Activity - Please reproduce the entries below exactly, omitting any images they contain.

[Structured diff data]

+ + + + +

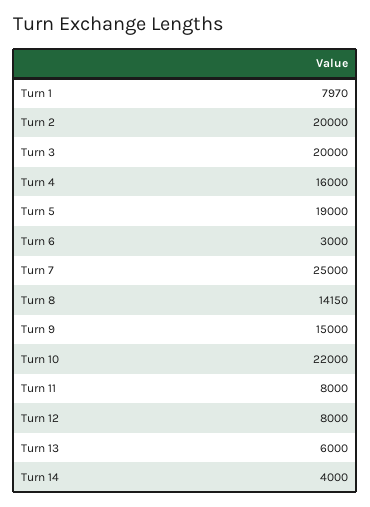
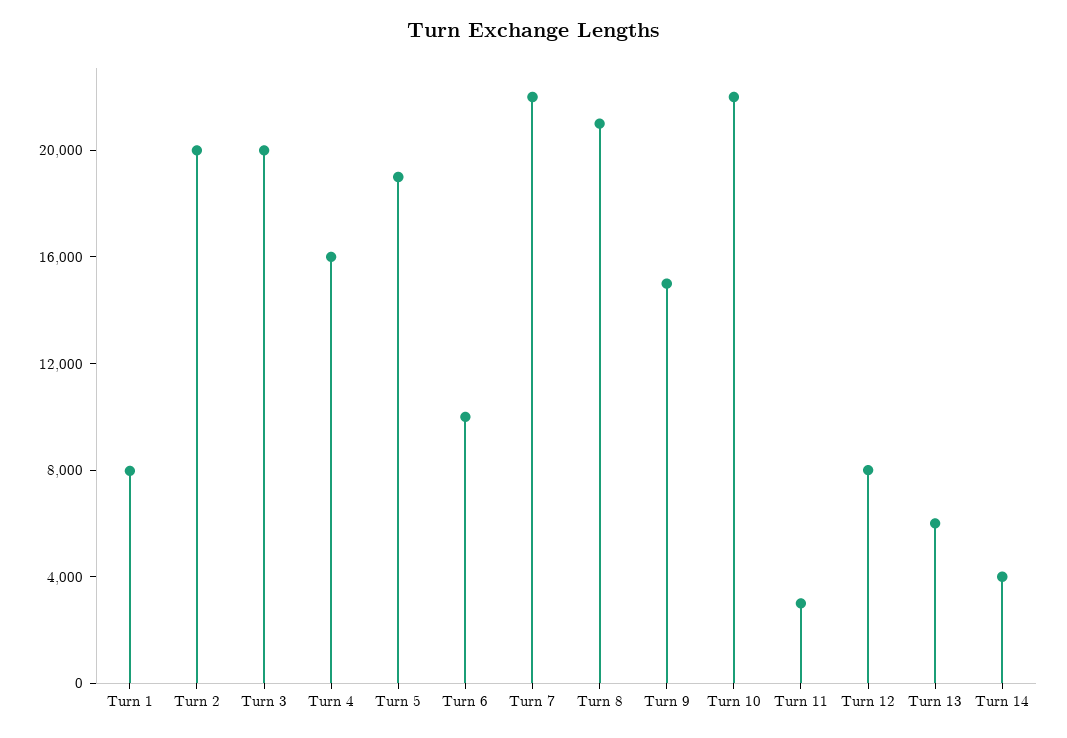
Turn 6: 3000 -> 10000
Turn 7: 25000 -> 22000
Turn 8: 14150 -> 21000
Turn 11: 8000 -> 3000

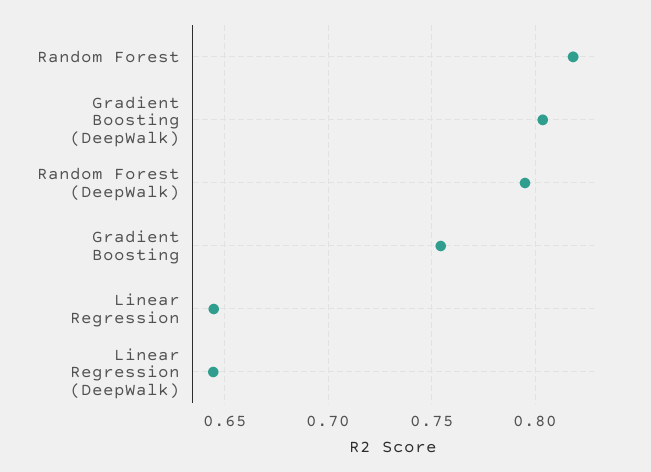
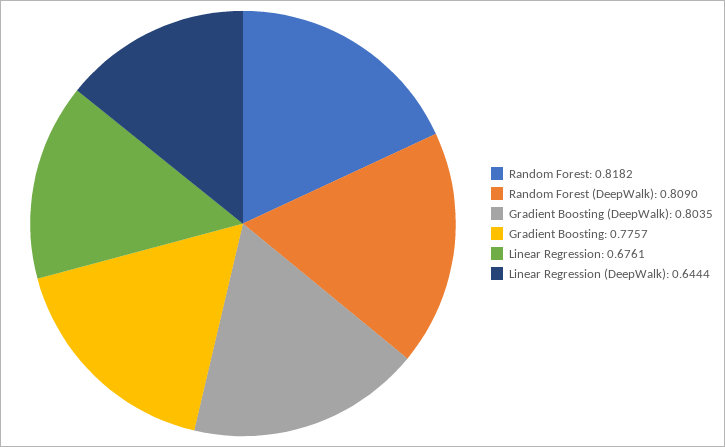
Random Forest (DeepWalk): 0.795 -> 0.809
Gradient Boosting: 0.755 -> 0.7757
Linear Regression: 0.645 -> 0.6761

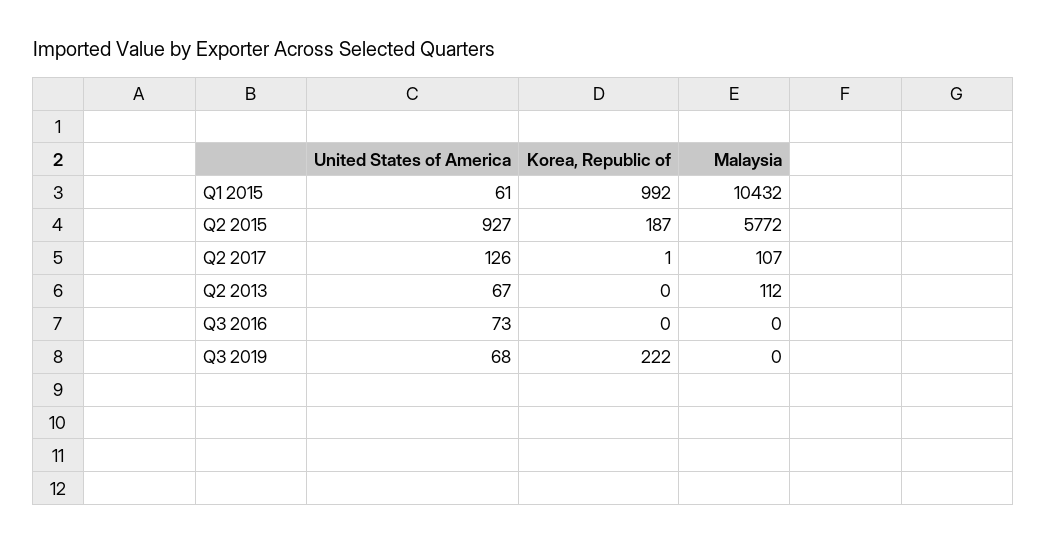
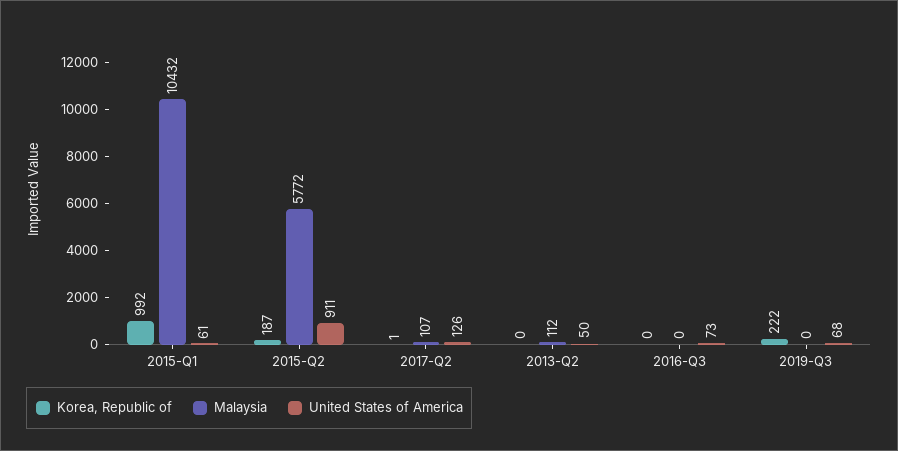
United States of America, Q2 2015: 927 -> 911
United States of America, Q2 2013: 67 -> 50

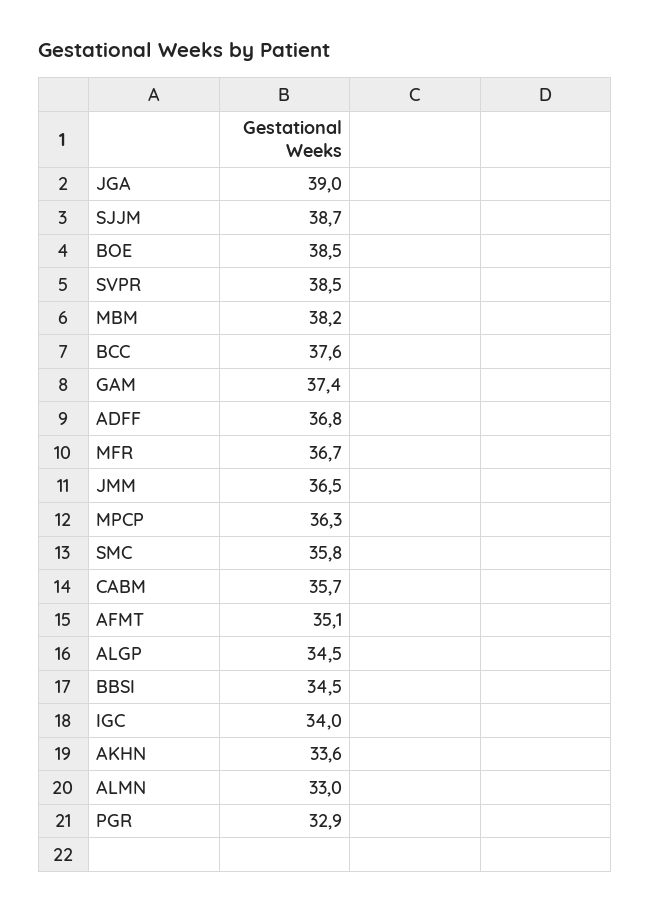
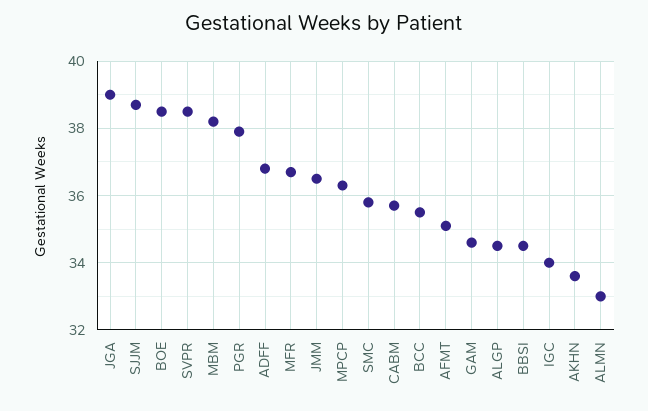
BCC: 37.6 -> 35.5
GAM: 37.4 -> 34.5
PGR: 32.9 -> 38

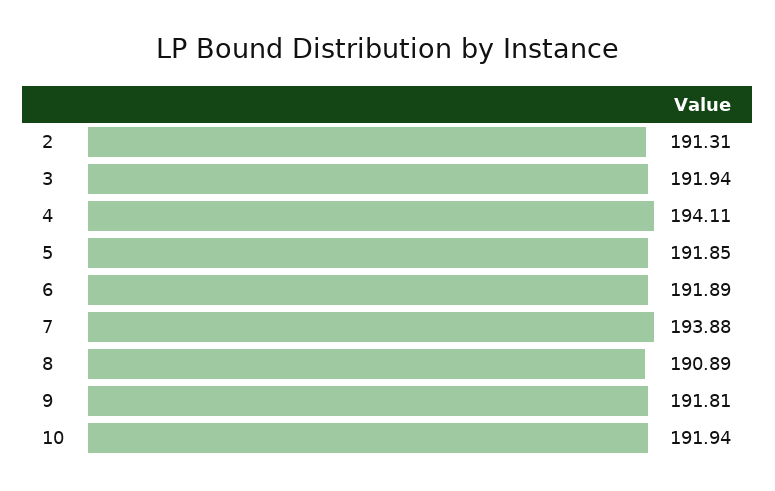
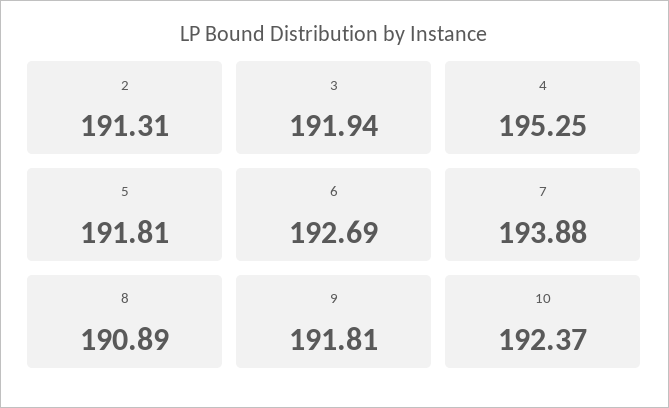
4: 194.11 -> 195.25
5: 191.85 -> 191.81
6: 191.89 -> 192.69
10: 191.94 -> 192.37

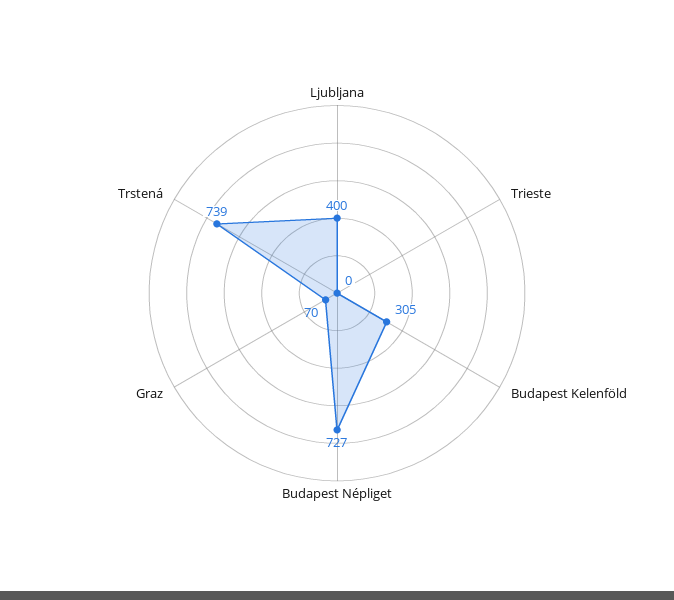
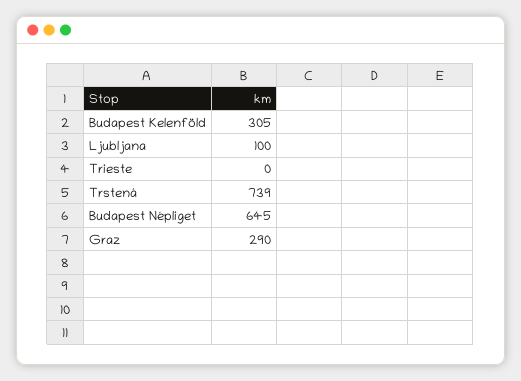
Ljubljana: 400 -> 100
Budapest Népliget: 727 -> 645
Graz: 70 -> 290

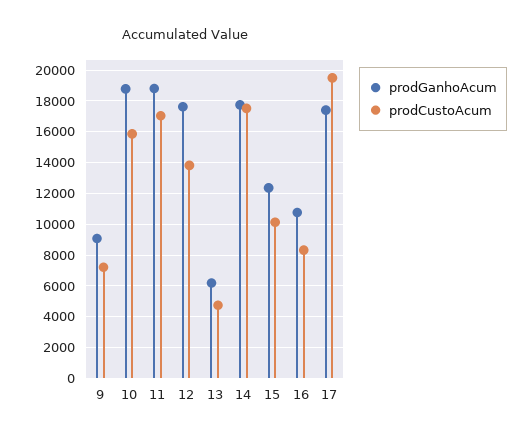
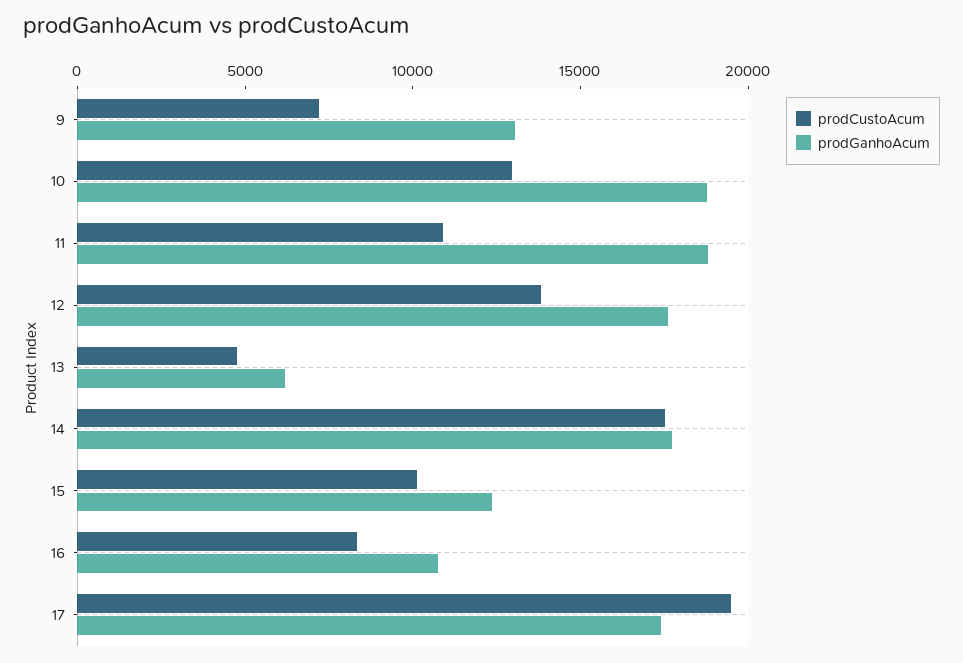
prodGanhoAcum, 9: 9000 -> 13000
prodCustoAcum, 10: 16000 -> 13000
prodCustoAcum, 11: 17000 -> 11000

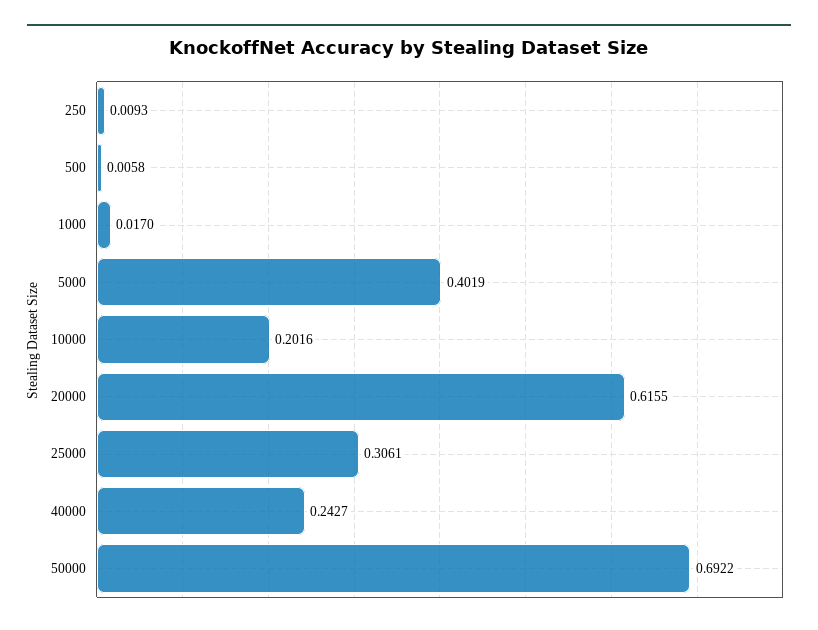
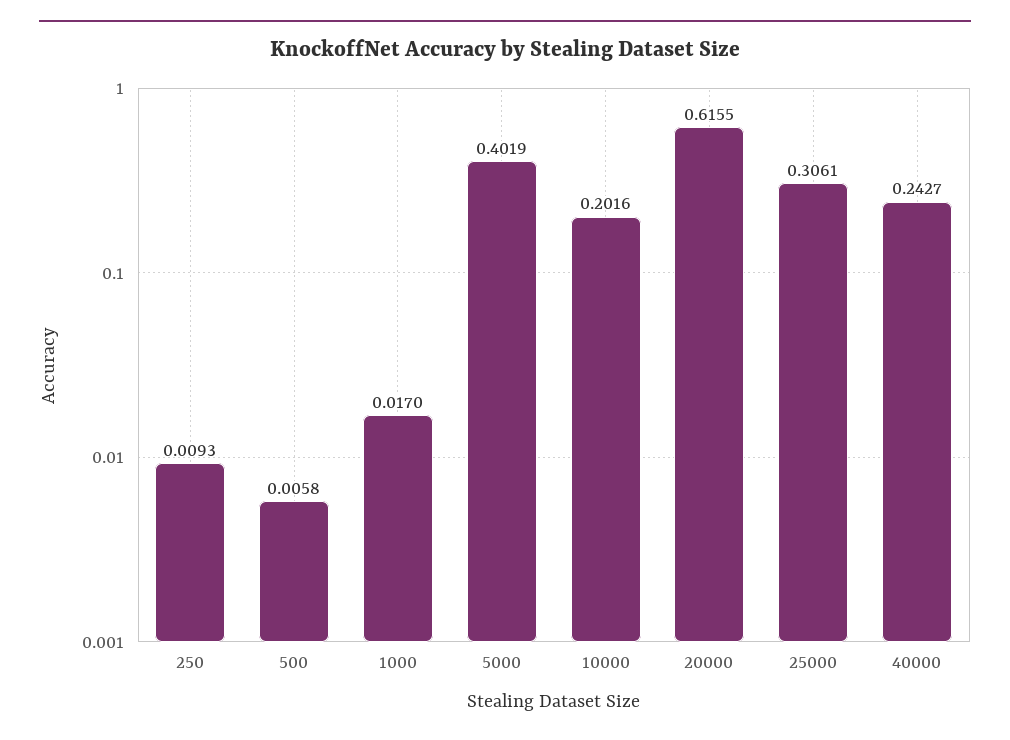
50000: 0.6922 -> none

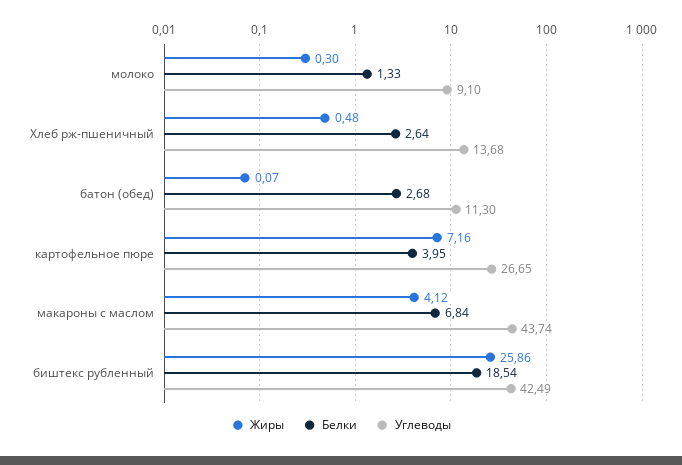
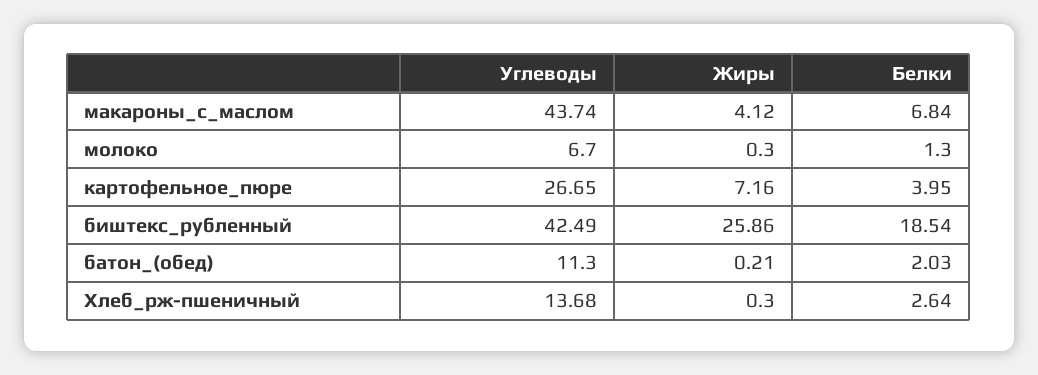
Белки, молоко: 1.33 -> 1.3
Углеводы, молоко: 9.1 -> 6.7
Жиры, Хлеб рж-пшеничный: 0.48 -> 0.3
Жиры, батон (обед): 0.07 -> 0.21
Белки, батон (обед): 2.68 -> 2.03

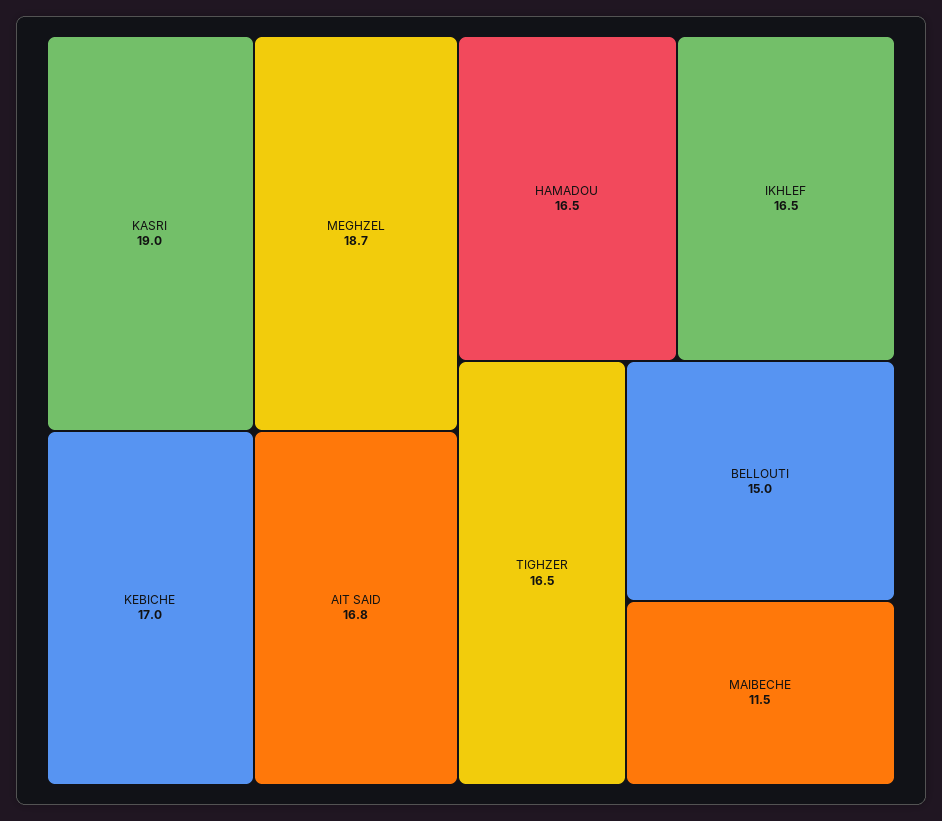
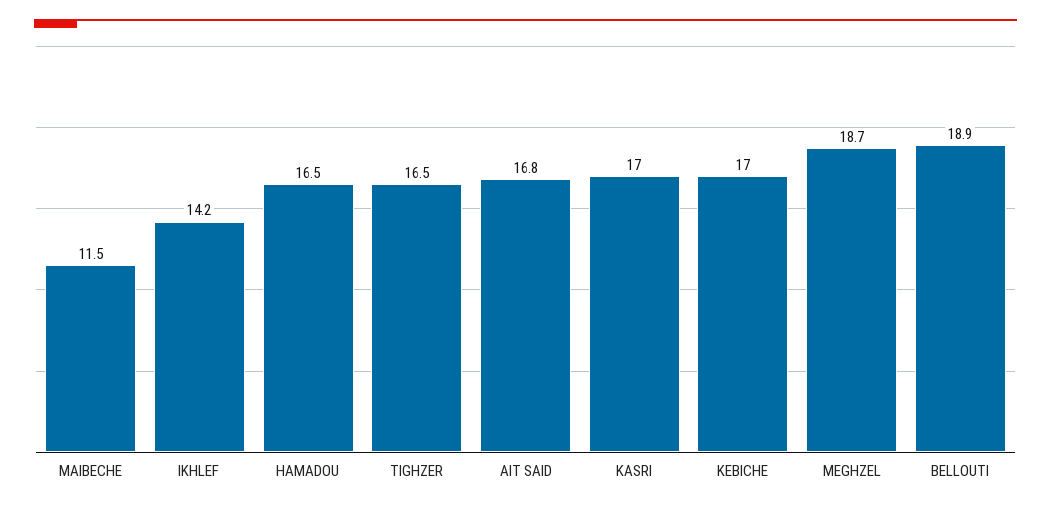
KASRI: 19 -> 17
IKHLEF: 16.5 -> 14.2
BELLOUTI: 15 -> 18.9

+ + + + +

Completed task -
Turn 6: 3000 -> 10000
Turn 7: 25000 -> 22000
Turn 8: 14150 -> 21000
Turn 11: 8000 -> 3000

Random Forest (DeepWalk): 0.795 -> 0.809
Gradient Boosting: 0.755 -> 0.7757
Linear Regression: 0.645 -> 0.6761

United States of America, Q2 2015: 927 -> 911
United States of America, Q2 2013: 67 -> 50

BCC: 37.6 -> 35.5
GAM: 37.4 -> 34.5
PGR: 32.9 -> 38

4: 194.11 -> 195.25
5: 191.85 -> 191.81
6: 191.89 -> 192.69
10: 191.94 -> 192.37

Ljubljana: 400 -> 100
Budapest Népliget: 727 -> 645
Graz: 70 -> 290

prodGanhoAcum, 9: 9000 -> 13000
prodCustoAcum, 10: 16000 -> 13000
prodCustoAcum, 11: 17000 -> 11000

50000: 0.6922 -> none

Белки, молоко: 1.33 -> 1.3
Углеводы, молоко: 9.1 -> 6.7
Жиры, Хлеб рж-пшеничный: 0.48 -> 0.3
Жиры, батон (обед): 0.07 -> 0.21
Белки, батон (обед): 2.68 -> 2.03

KASRI: 19 -> 17
IKHLEF: 16.5 -> 14.2
BELLOUTI: 15 -> 18.9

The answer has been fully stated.